Douglas A. McIntyre is the co-founder, chief executive officer and editor in chief of 24/7 Wall St. and 24/7 Tempo. He has held these jobs since 2006.

McIntyre has written thousands of articles for 24/7 Wall St. He is an expert on corporate finance, the automotive industry, media companies and international finance. He has edited articles on national demographics, sports, personal income and travel.

His work has been quoted or mentioned in The New York Times, The Wall Street Journal, Los Angeles Times, The Washington Post, NBC News, Time, The New Yorker, HuffPost USA Today, Business Insider, Yahoo, AOL, MarketWatch, The Atlantic, Bloomberg, New York Post, Chicago Tribune, Forbes, The Guardian and many other major publications.

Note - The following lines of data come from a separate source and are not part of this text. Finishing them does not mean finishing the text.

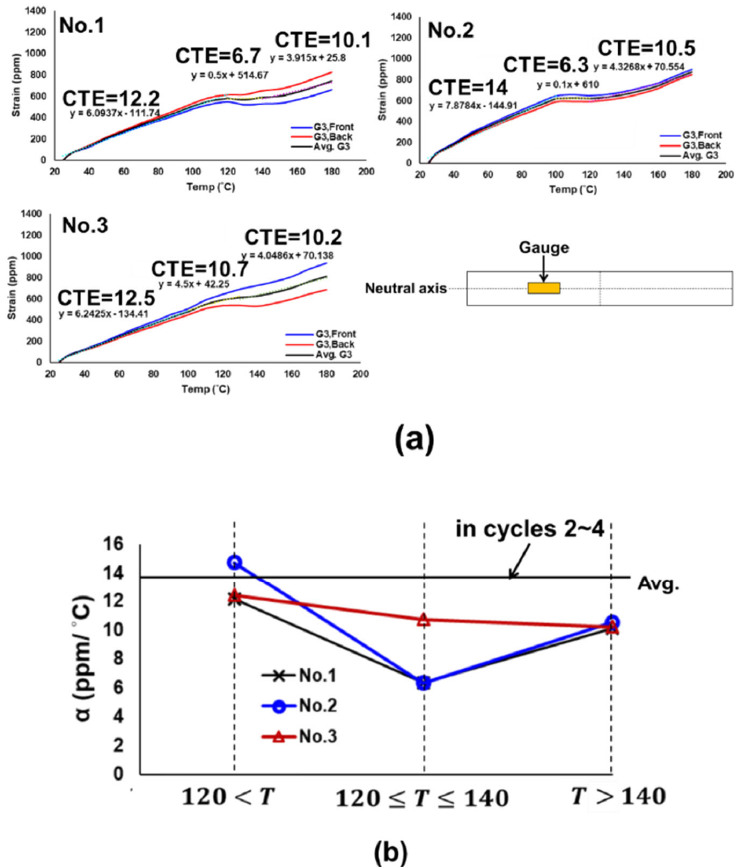
Figure 10. ( a ) Strain data from the front and back gauges for three sockets during the fi rst thermal loading cycle, and ( b ) temperature-dependent CTEs of three sockets obtained from gauges for the fi rst thermal cycle and their comparison with those for the second to fourth cycles. (b) CTE of Bare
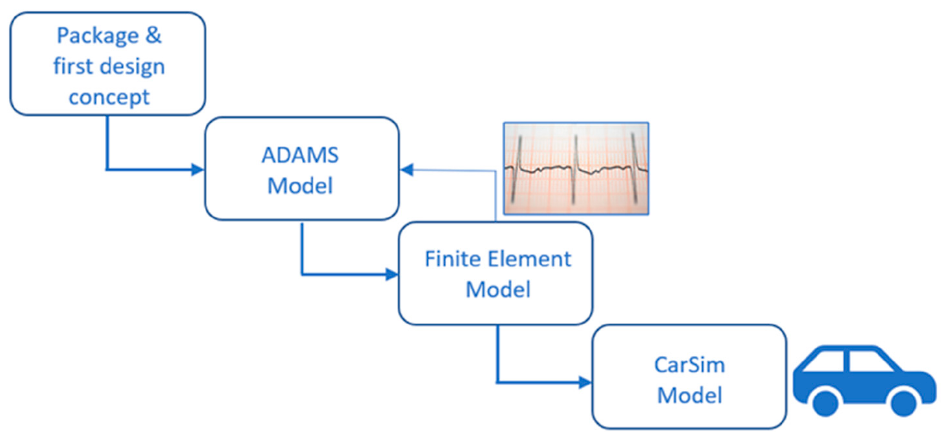
Figure 8. Detailed electric retrofit analysis process as proposed in a study, redrawn from [88].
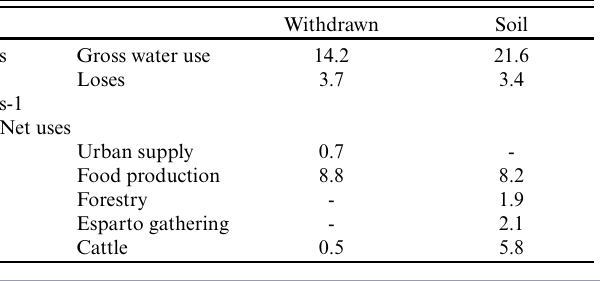
Table 6 . Annual water uses in the Upper Andarax (Hm³).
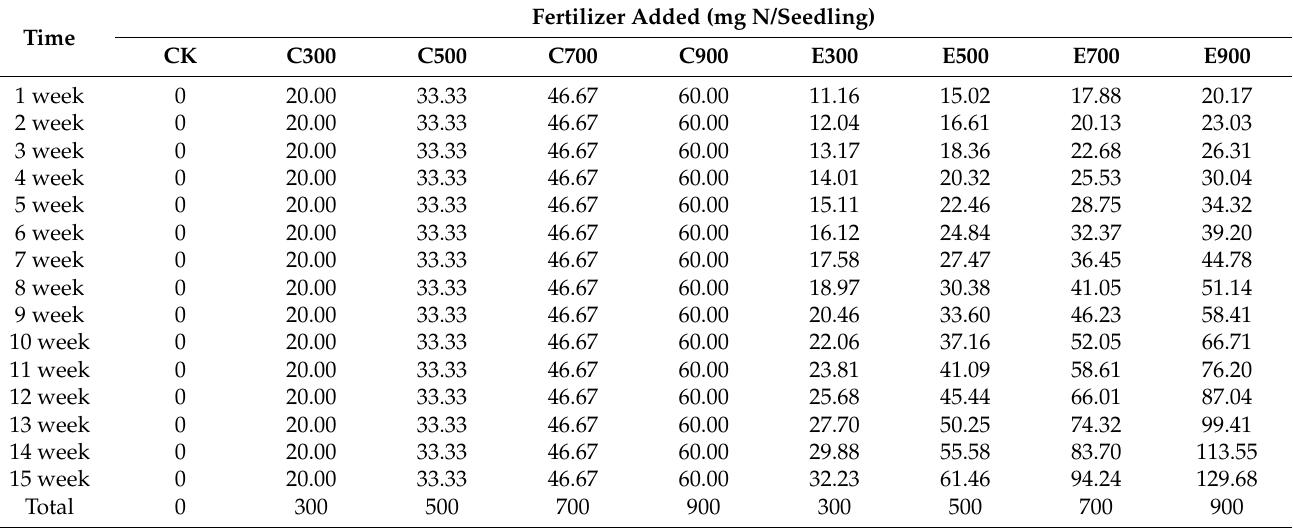
Table 1. The design of fertilizer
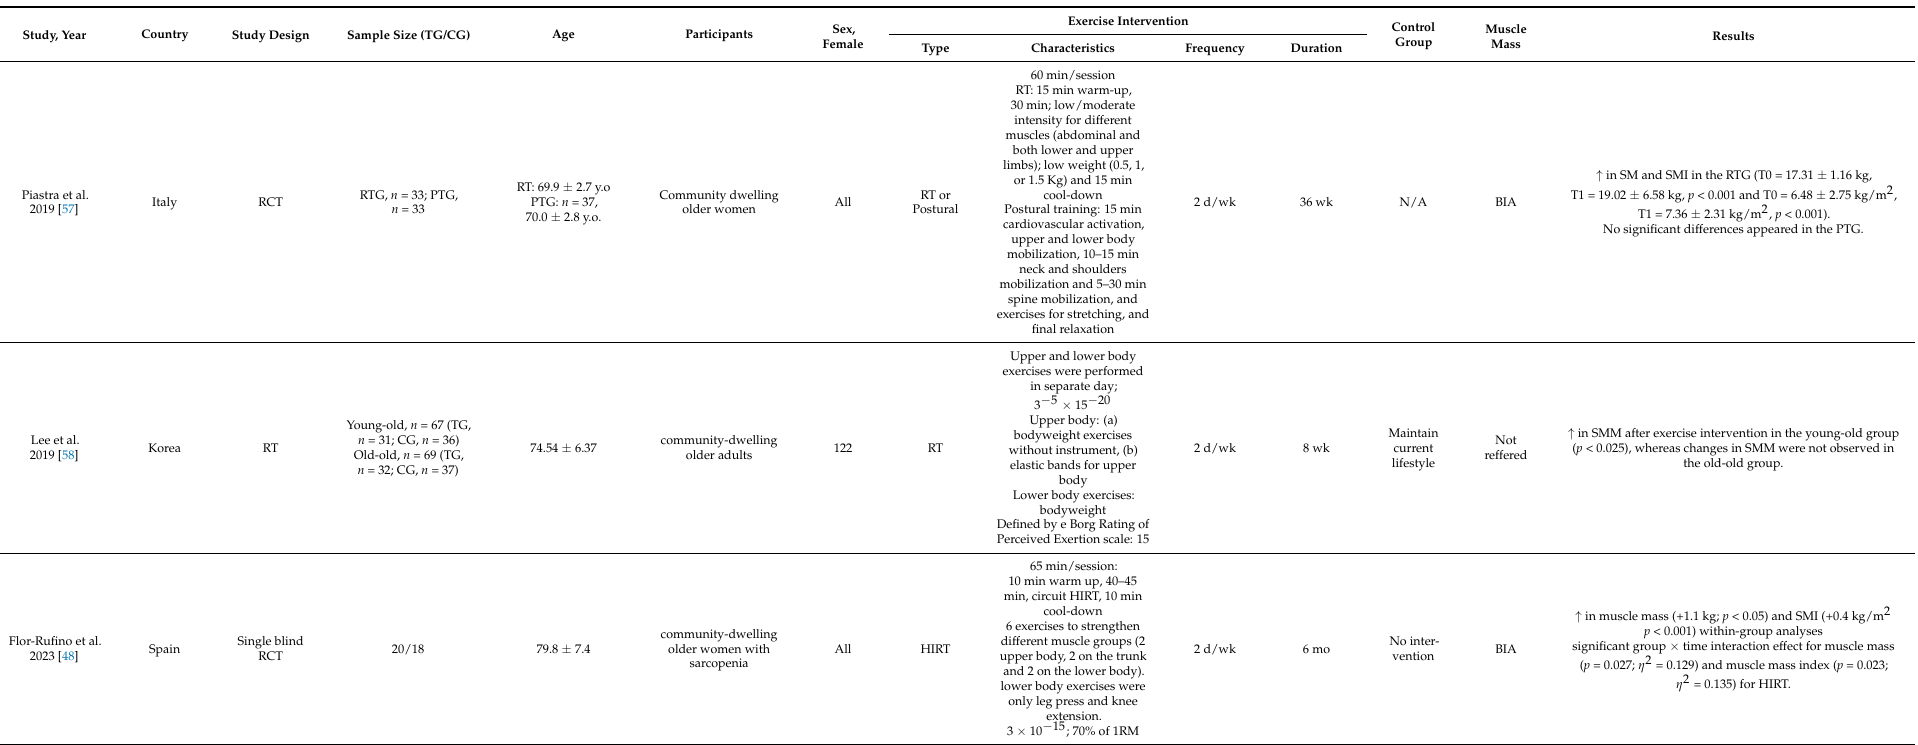
bodyweightexercises withoutinstrument,(b) elasticbandsforupper body Lowerbodyexercises:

McIntyre has been a guest on CNBC, the BBC and television and radio stations across the country.

A magna cum laude graduate of Harvard College, McIntyre also was president of The Harvard Advocate. Founded in 1866, the Advocate is the oldest college publication in the United States.

TheStreet.com, Comps.com and Edgar Online are some of the public companies for which McIntyre served on the board of directors. He was a Vicinity Corporation board member when the company was sold to Microsoft in 2002. He served on the audit committees of some of these companies.

McIntyre has been the CEO of FutureSource, a provider of trading terminals and news to commodities and futures traders. He was president of Switchboard, the online phone directory company. He served as chairman and CEO of On2 Technologies, the video compression company that provided video compression software for Adobe’s Flash. Google bought On2 in 2009.